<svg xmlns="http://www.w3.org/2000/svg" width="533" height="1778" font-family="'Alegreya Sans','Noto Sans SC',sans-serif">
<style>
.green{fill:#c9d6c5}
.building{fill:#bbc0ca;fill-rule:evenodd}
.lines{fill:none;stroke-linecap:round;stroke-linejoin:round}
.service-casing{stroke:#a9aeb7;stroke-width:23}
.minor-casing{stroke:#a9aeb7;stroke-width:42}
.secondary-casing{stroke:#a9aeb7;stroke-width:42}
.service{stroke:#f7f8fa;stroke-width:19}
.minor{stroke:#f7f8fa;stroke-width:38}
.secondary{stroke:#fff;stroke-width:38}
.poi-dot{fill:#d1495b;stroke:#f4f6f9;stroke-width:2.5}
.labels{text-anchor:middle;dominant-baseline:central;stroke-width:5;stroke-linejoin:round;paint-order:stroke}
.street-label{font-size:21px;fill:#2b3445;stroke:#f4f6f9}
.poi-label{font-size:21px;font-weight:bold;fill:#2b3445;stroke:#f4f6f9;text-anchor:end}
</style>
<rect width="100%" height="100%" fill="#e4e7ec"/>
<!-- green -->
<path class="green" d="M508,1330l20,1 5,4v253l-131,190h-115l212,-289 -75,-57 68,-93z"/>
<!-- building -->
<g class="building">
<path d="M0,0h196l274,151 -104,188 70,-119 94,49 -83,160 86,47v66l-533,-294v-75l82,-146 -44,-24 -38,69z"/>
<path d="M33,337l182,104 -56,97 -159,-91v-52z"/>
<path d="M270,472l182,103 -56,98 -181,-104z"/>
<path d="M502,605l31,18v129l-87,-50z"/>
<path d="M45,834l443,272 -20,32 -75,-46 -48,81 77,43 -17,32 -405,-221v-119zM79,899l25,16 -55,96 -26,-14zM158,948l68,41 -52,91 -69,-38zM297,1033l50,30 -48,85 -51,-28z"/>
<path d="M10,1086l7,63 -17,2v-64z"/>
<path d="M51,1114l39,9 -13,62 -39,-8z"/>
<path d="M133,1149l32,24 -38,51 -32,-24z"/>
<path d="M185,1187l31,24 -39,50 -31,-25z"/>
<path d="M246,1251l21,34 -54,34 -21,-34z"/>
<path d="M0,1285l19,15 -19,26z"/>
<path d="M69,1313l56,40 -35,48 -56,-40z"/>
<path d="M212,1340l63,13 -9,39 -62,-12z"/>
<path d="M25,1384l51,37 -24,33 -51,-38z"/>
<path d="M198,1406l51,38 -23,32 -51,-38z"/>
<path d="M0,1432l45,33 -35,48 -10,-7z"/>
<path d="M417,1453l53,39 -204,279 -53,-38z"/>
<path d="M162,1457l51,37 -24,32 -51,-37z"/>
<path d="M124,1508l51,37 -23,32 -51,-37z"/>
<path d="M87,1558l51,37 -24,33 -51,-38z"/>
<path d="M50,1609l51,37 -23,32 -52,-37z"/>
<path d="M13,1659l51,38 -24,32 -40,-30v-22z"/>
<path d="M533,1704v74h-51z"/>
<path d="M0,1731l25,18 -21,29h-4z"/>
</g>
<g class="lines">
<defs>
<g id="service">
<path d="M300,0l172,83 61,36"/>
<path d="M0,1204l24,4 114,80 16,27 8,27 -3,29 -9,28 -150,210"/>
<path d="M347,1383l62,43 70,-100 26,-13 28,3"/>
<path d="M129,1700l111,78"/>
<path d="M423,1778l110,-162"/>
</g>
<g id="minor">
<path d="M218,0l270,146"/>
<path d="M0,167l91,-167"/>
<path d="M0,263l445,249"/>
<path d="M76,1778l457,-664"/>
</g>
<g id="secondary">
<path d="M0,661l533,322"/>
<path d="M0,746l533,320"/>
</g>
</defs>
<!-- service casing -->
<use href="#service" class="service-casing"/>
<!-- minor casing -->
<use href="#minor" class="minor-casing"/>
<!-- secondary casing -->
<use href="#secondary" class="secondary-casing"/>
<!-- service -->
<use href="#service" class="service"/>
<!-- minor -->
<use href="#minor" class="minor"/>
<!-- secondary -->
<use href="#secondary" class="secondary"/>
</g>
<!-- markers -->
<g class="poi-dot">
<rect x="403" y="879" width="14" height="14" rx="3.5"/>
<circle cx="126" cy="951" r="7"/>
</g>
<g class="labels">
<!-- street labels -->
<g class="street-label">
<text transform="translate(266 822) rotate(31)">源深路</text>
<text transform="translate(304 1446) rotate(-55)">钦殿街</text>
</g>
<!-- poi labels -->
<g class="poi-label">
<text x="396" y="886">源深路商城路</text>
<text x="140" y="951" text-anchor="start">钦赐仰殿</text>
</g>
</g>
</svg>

§ **About this task**:
Among the records above, find each line containing the string "round" and copy it.

§ **Answer**:
.lines{fill:none;stroke-linecap:round;stroke-linejoin:round}
.labels{text-anchor:middle;dominant-baseline:central;stroke-width:5;stroke-linejoin:round;paint-order:stroke}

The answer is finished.